A vast crowd of people and enthusiastic cheering announced to them the approach of the procession. They stood on a bench in a porch to watch it as it passed. Five mounted pioneers and a numerous band headed the procession; the municipal guard followed on foot; then came four men carrying flags, followed by a number of men bearing torches; and then the soldiers who had been wounded in Africa, wearing laurel wreaths and carrying ensigns with the names, in silver letters, of the principal victories gained by the army. After these came the municipal council headed by the civil governor and two councillors carrying the likeness of the Queen, and the procession was closed by a detachment of infantry with another band of music at its head.
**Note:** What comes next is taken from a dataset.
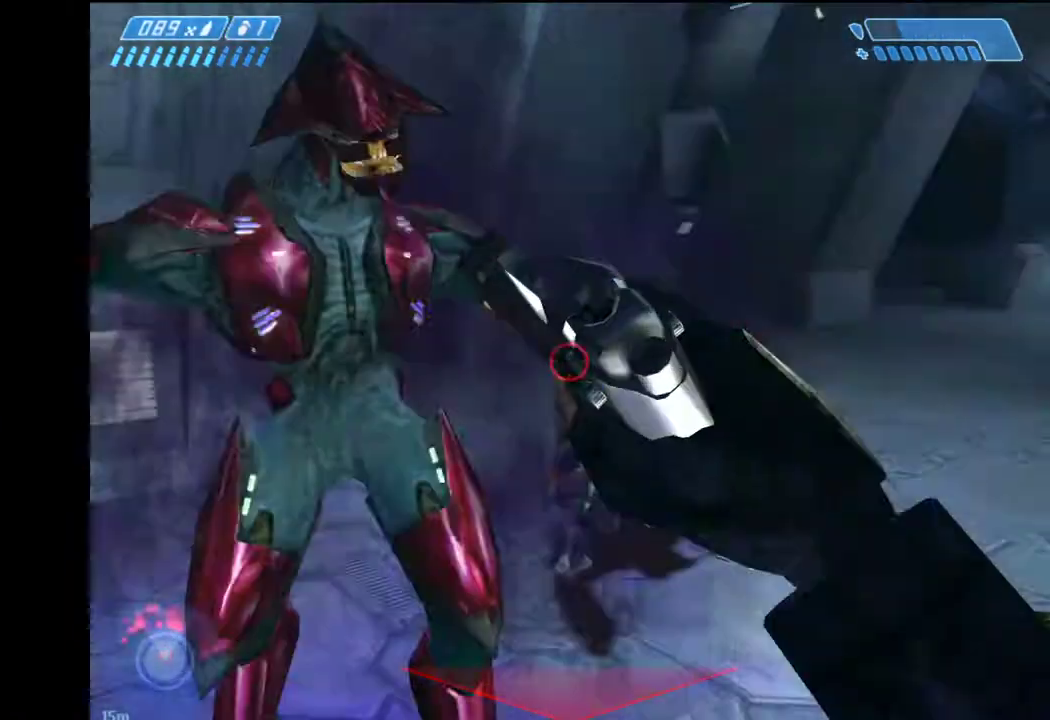
{"keys": ["a", "s"], "mouse": ["left"], "mouse_move": "right", "events": [[133, "s", "down"], [467, "mouse_left", "down"]]}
"Here come the wounded soldiers!" cried the crowd, and the cheering became more enthusiastic, and tears ran down the cheeks of the women as they stopped to look admiringly at the wounded heroes, and then joined the procession. "Look at that one! Look at that poor fellow; he isn't able to walk alone; they are supporting him," some one said close beside Maria, pointing to a young man, who with his arm in a sling, his pale forehead crowned with laurel, and carrying in his hand an ensign bearing on it the word "Tetuan," walked with a modest expression on his thin but pleasing face, leaning on the arm of a robust old man whose proud and enraptured expression seemed to say to every one, "This brave man is my son!" Maria, whose heart had for many days past been agitated alternately by fear, hope, enthusiasm, and anguish, uttered a cry drawn from her by all these mingled feelings, as she recognized in the emaciated and glory-covered wounded soldier her son, and fell into Catherine's arms.
CHAPTER VIII.
A few months later a happy wedding, the wedding of Catherine and Michael, was celebrated in Bornos. Gaspar, whose health was entirely re-established, but who had lost his right arm, was present. But if he had lost an arm he had in return received a gold medal, a cross with a pension attached to it, and an annuity; the last, as having been disabled in the war in Africa; the cross for bravery; and the medal for humane and gallant conduct.
"Every day is a day of thanksgiving! There is not a happier father in the world than I!" exclaimed John Joseph gayly. "My only grief is to see you crippled, my boy. But that can't be helped. You have paid your debt to the country like an honest man, Gaspar."
"And the country, father," answered Gaspar, pointing proudly to his cross and medal, "has acquitted herself fully of hers to me."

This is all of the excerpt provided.